While in Brazil I spent a lot of time researching Favela tours and found that most tours operated in this way, driving through in jeeps or motorbikes with no real interaction but just so that the tourists can gawp. With 1 in 4 of Rio’s residents living in these communities, they are a vital part of life in the city and to ignore them is to ignore the real Rio de Janeiro. I felt that I wouldn’t be doing the city justice if I didn’t visit.
Luckily I stumbled upon a walking tour run by Thiago Firmino, a local dancehall DJ who was born and raised in Santa Marta Favela. He set up Favela Santa Marta Tour as a way to showcase the favelas to outsiders, to demystify them and show that they are not just violent slums but vibrant communities.

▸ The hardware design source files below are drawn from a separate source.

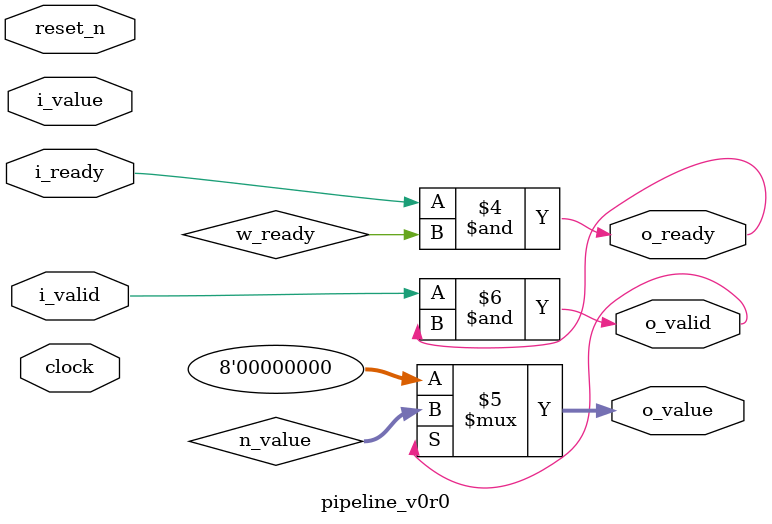
<source format=sv>
/*==============================================================================

The MIT License (MIT)

Copyright (c) 2015 Luuvish Hwang

Permission is hereby granted, free of charge, to any person obtaining a copy of
this software and associated documentation files (the "Software"), to deal in
the Software without restriction, including without limitation the rights to
use, copy, modify, merge, publish, distribute, sublicense, and/or sell copies of
the Software, and to permit persons to whom the Software is furnished to do so,
subject to the following conditions:

The above copyright notice and this permission notice shall be included in all
copies or substantial portions of the Software.

THE SOFTWARE IS PROVIDED "AS IS", WITHOUT WARRANTY OF ANY KIND, EXPRESS OR
IMPLIED, INCLUDING BUT NOT LIMITED TO THE WARRANTIES OF MERCHANTABILITY, FITNESS
FOR A PARTICULAR PURPOSE AND NONINFRINGEMENT. IN NO EVENT SHALL THE AUTHORS OR
COPYRIGHT HOLDERS BE LIABLE FOR ANY CLAIM, DAMAGES OR OTHER LIABILITY, WHETHER
IN AN ACTION OF CONTRACT, TORT OR OTHERWISE, ARISING FROM, OUT OF OR IN
CONNECTION WITH THE SOFTWARE OR THE USE OR OTHER DEALINGS IN THE SOFTWARE.

================================================================================

    File         : pipeline_v0r0.sv
    Author(s)    : luuvish (github.com/luuvish/system-verilog-patterns)
    Modifier     : luuvish (luuvish@gmail.com)
    Descriptions : design patterns for pipeline v0r0 module

==============================================================================*/

module pipeline_v0r0 #(VALUE_BITS = 8, STATE_BITS = 8) (
  input  wire                    clock,
  input  wire                    reset_n,
  input  wire [VALUE_BITS - 1:0] i_value,
  input  wire                    i_valid,
  output wire                    o_ready,
  output reg  [VALUE_BITS - 1:0] o_value,
  output reg                     o_valid,
  input  wire                    i_ready
);

  reg  [STATE_BITS - 1:0] r_state;
  reg  [STATE_BITS - 1:0] n_state;
  reg  [VALUE_BITS - 1:0] n_value;
  reg                     w_ready;

//always_comb begin
//  stage(r_state, i_value, n_state, n_value, w_ready);
//end

  always_ff @(posedge clock, negedge reset_n) begin
    if (~reset_n) begin
      r_state <= '0;
    end
    else if (i_valid & o_ready) begin
      r_state <= n_state;
    end
  end

  assign o_ready = i_ready & w_ready;

  assign o_value = o_valid ? n_value : '0;
  assign o_valid = i_valid & o_ready;

  task stage (
    input  logic [STATE_BITS - 1:0] i_state,
    input  logic [VALUE_BITS - 1:0] i_value,
    output logic [STATE_BITS - 1:0] o_state,
    output logic [VALUE_BITS - 1:0] o_value,
    output logic                    o_ready
  );
  endtask

endmodule

</source>
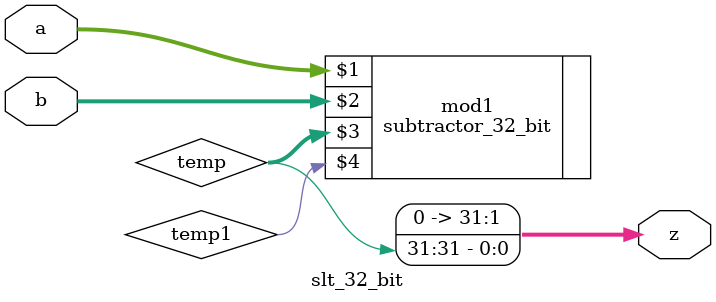
<source format=v>
`timescale 1ns / 1ps

module slt_32_bit(a,b,z
);

input [31:0] a,b;
output [31:0] z;
wire temp1;

wire  [31:0] temp;
subtractor_32_bit mod1(a,b,temp,temp1);

assign z[31:1] = 31'b0;
assign z[0] = temp[31];

endmodule
 



</source>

Tobacco is big business in Vinales. The microclimate, both sun-drenched and sodden with rain, combined with the fertile soil, creates the perfect conditions for crop cultivation. It’s thought that the lumpy limestone mogotes that speckle the landscape are responsible for capturing the clouds and holding them in place. It’s these factors mean this small, rural village produces the best tobacco – and therefore, the best cigars – in the world.
I took the short trip from Havana to see how this tiny village in the Cuban countryside has become one of the most renowned tobacco producers on the planet and why farming is slowly giving way to a booming tourist trade.

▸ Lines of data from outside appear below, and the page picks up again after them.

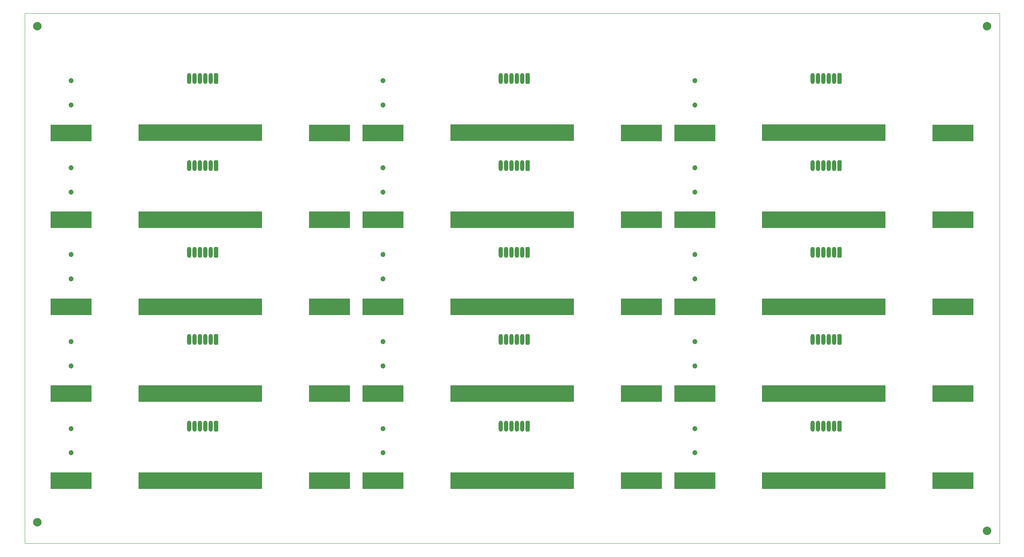
<source format=gbs>
G04*
G04 #@! TF.GenerationSoftware,Altium Limited,Altium Designer,21.4.1 (30)*
G04*
G04 Layer_Color=16711935*
%FSLAX44Y44*%
%MOMM*%
G71*
G04*
G04 #@! TF.SameCoordinates,2D73B175-FFCD-4784-8361-F00341A9FACE*
G04*
G04*
G04 #@! TF.FilePolarity,Negative*
G04*
G01*
G75*
%ADD41C,0.1000*%
%ADD44C,2.0000*%
G04:AMPARAMS|DCode=68|XSize=2.6032mm|YSize=0.9632mm|CornerRadius=0mm|HoleSize=0mm|Usage=FLASHONLY|Rotation=270.000|XOffset=0mm|YOffset=0mm|HoleType=Round|Shape=Octagon|*
%AMOCTAGOND68*
4,1,8,-0.2408,-1.3016,0.2408,-1.3016,0.4816,-1.0608,0.4816,1.0608,0.2408,1.3016,-0.2408,1.3016,-0.4816,1.0608,-0.4816,-1.0608,-0.2408,-1.3016,0.0*
%
%ADD68OCTAGOND68*%

%ADD69O,0.9632X2.6032*%
%ADD75R,9.7032X4.0032*%
%ADD79R,29.2032X4.0032*%
%ADD82C,1.2032*%
D41*
X2300000Y0D02*
Y1252400D01*
X-0Y0D02*
X0Y1252400D01*
X-0D02*
X2300000D01*
X0Y0D02*
X2300000D01*
D44*
X30000Y1222400D02*
D03*
Y50000D02*
D03*
X2270000Y30000D02*
D03*
Y1222400D02*
D03*
D68*
X451400Y276900D02*
D03*
X1186800D02*
D03*
X1922200D02*
D03*
X451400Y482271D02*
D03*
X1186800D02*
D03*
X1922200D02*
D03*
X451400Y687643D02*
D03*
X1186800D02*
D03*
X1922200D02*
D03*
X451400Y893014D02*
D03*
X1186800D02*
D03*
X1922200D02*
D03*
X451400Y1098385D02*
D03*
X1186800D02*
D03*
X1922200D02*
D03*
D69*
X387900Y276900D02*
D03*
X426000D02*
D03*
X400600D02*
D03*
X438700D02*
D03*
X413300D02*
D03*
X1123300D02*
D03*
X1161400D02*
D03*
X1136000D02*
D03*
X1174100D02*
D03*
X1148700D02*
D03*
X1858700D02*
D03*
X1896800D02*
D03*
X1871400D02*
D03*
X1909500D02*
D03*
X1884100D02*
D03*
X387900Y482271D02*
D03*
X426000D02*
D03*
X400600D02*
D03*
X438700D02*
D03*
X413300D02*
D03*
X1123300D02*
D03*
X1161400D02*
D03*
X1136000D02*
D03*
X1174100D02*
D03*
X1148700D02*
D03*
X1858700D02*
D03*
X1896800D02*
D03*
X1871400D02*
D03*
X1909500D02*
D03*
X1884100D02*
D03*
X387900Y687643D02*
D03*
X426000D02*
D03*
X400600D02*
D03*
X438700D02*
D03*
X413300D02*
D03*
X1123300D02*
D03*
X1161400D02*
D03*
X1136000D02*
D03*
X1174100D02*
D03*
X1148700D02*
D03*
X1858700D02*
D03*
X1896800D02*
D03*
X1871400D02*
D03*
X1909500D02*
D03*
X1884100D02*
D03*
X387900Y893014D02*
D03*
X426000D02*
D03*
X400600D02*
D03*
X438700D02*
D03*
X413300D02*
D03*
X1123300D02*
D03*
X1161400D02*
D03*
X1136000D02*
D03*
X1174100D02*
D03*
X1148700D02*
D03*
X1858700D02*
D03*
X1896800D02*
D03*
X1871400D02*
D03*
X1909500D02*
D03*
X1884100D02*
D03*
X387900Y1098385D02*
D03*
X426000D02*
D03*
X400600D02*
D03*
X438700D02*
D03*
X413300D02*
D03*
X1123300D02*
D03*
X1161400D02*
D03*
X1136000D02*
D03*
X1174100D02*
D03*
X1148700D02*
D03*
X1858700D02*
D03*
X1896800D02*
D03*
X1871400D02*
D03*
X1909500D02*
D03*
X1884100D02*
D03*
D75*
X109900Y148700D02*
D03*
X719400D02*
D03*
X845300D02*
D03*
X1454800D02*
D03*
X1580700D02*
D03*
X2190200D02*
D03*
X109900Y354071D02*
D03*
X719400D02*
D03*
X845300D02*
D03*
X1454800D02*
D03*
X1580700D02*
D03*
X2190200D02*
D03*
X109900Y559443D02*
D03*
X719400D02*
D03*
X845300D02*
D03*
X1454800D02*
D03*
X1580700D02*
D03*
X2190200D02*
D03*
X109900Y764814D02*
D03*
X719400D02*
D03*
X845300D02*
D03*
X1454800D02*
D03*
X1580700D02*
D03*
X2190200D02*
D03*
X109900Y970185D02*
D03*
X719400D02*
D03*
X845300D02*
D03*
X1454800D02*
D03*
X1580700D02*
D03*
X2190200D02*
D03*
D79*
X414500Y148800D02*
D03*
X1149900D02*
D03*
X1885300D02*
D03*
X414500Y354171D02*
D03*
X1149900D02*
D03*
X1885300D02*
D03*
X414500Y559543D02*
D03*
X1149900D02*
D03*
X1885300D02*
D03*
X414500Y764914D02*
D03*
X1149900D02*
D03*
X1885300D02*
D03*
X414500Y970285D02*
D03*
X1149900D02*
D03*
X1885300D02*
D03*
D82*
X109900Y271600D02*
D03*
Y214300D02*
D03*
X845300Y271600D02*
D03*
Y214300D02*
D03*
X1580700Y271600D02*
D03*
Y214300D02*
D03*
X109900Y476971D02*
D03*
Y419671D02*
D03*
X845300Y476971D02*
D03*
Y419671D02*
D03*
X1580700Y476971D02*
D03*
Y419671D02*
D03*
X109900Y682343D02*
D03*
Y625043D02*
D03*
X845300Y682343D02*
D03*
Y625043D02*
D03*
X1580700Y682343D02*
D03*
Y625043D02*
D03*
X109900Y887714D02*
D03*
Y830414D02*
D03*
X845300Y887714D02*
D03*
Y830414D02*
D03*
X1580700Y887714D02*
D03*
Y830414D02*
D03*
X109900Y1093085D02*
D03*
Y1035786D02*
D03*
X845300Y1093085D02*
D03*
Y1035786D02*
D03*
X1580700Y1093085D02*
D03*
Y1035786D02*
D03*
M02*

</source>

My Favourite Instagram Shots of 2017
I have a slight love/hate relationship with Instagram. The shots that I absolutely adore and expect to flood my notifications with little comment bubbles and love hearts seem to go unnoticed, while images I throw up on a whim, unedited with barely any thought, seem to be the most popular.

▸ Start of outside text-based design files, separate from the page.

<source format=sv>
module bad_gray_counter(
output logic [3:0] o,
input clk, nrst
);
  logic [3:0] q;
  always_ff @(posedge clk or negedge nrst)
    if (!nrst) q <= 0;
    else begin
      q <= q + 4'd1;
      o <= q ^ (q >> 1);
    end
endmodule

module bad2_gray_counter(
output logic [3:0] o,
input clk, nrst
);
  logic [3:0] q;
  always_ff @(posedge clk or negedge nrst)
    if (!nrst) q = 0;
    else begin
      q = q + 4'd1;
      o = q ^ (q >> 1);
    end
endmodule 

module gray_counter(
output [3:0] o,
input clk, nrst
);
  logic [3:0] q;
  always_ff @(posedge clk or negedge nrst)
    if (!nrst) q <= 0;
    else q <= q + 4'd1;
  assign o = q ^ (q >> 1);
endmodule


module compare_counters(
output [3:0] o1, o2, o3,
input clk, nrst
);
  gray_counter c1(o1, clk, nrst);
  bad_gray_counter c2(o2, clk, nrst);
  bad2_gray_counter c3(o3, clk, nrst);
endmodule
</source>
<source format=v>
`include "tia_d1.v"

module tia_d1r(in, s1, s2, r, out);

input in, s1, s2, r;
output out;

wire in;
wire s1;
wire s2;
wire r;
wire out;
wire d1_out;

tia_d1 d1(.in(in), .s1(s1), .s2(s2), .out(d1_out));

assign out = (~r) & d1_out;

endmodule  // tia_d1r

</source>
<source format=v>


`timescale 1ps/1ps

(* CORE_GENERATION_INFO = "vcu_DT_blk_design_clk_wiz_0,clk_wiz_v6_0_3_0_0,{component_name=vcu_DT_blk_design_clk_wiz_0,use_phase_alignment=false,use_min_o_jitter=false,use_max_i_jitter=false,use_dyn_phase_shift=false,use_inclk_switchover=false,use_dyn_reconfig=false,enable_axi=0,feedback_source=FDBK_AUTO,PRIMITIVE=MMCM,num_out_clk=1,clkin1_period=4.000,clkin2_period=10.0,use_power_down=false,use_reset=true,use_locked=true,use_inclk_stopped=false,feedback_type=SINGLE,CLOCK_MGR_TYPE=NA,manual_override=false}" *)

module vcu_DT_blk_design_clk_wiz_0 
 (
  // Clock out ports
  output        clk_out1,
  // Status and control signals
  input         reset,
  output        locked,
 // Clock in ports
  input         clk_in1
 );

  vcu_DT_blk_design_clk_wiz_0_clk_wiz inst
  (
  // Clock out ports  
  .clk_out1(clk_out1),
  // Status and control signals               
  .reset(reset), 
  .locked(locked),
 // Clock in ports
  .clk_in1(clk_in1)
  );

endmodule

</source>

I go through periods where Instagram is my favourite social media platform. I post new images every day, make connections with other bloggers and really enjoy the time I spend with it. Other times I find it boring. There are only so many times I can see the similar shots of the same picturesque destination (Austrailia’s 12 apostles, I’m looking at you), or images of people in flowing dresses and wide-rimmed hats standing wistfully in front of a glowing sunset. Not that there’s anything wrong with these things – I’m as guilty as anyone, just without the dress – but it can all get a little samey.
However, This year has been one that I have embraced being a ‘blogger’ on Instagram. Up until now I had always stuck strictly to being behind the camera, I am now slightly more comfortable putting myself in front of it.
Below are my favourite Instagrams of the year. I’ve tried to only include trips that I have taken in 2017. Anyone that follows me will know, I have a tendency to Instagram older photographs on a regular basis, but decided to exclude anything taken pre-January 1st 2017.
Your Favourite Instagrams of 2017
Like I said above, I can often be surprised which Instagram posts are the most popular with my followers. I’m happy to see that the post I liked the most (top right) was also loved by you guys.
A couple of these are pre-2017; 2 each from Salar de Uyuni and Macchu Picchu and one from Valle de La Luna in Chile. It’s hard to deny that people like pictures of famous destinations.
What Next for Man Vs Globe?
This blog may only have existed for just over a year, but 2017 has been quite the ride for Man Vs Globe. It has helped me travel more, meet some wonderful people and, best of all, connect with other travellers.
I’m hoping that 2018 can bring even bigger and better things.
So far I have a few a things brewing for the upcoming year, but not a great deal set in stone. This month I’ll be heading back to Germany, and in February I’m making my way to Northern Ireland. This summer I’m returning to that beautiful cottage in the Lake District for another week of fun around Coniston. Other than that, it’s all up in the air.
What I do know though, is that I want to write more, blog more, and continue to help other travellers. I want to encourage people to be more ethical and sustainable in the way they travel. Hopefully, you can continue to join me.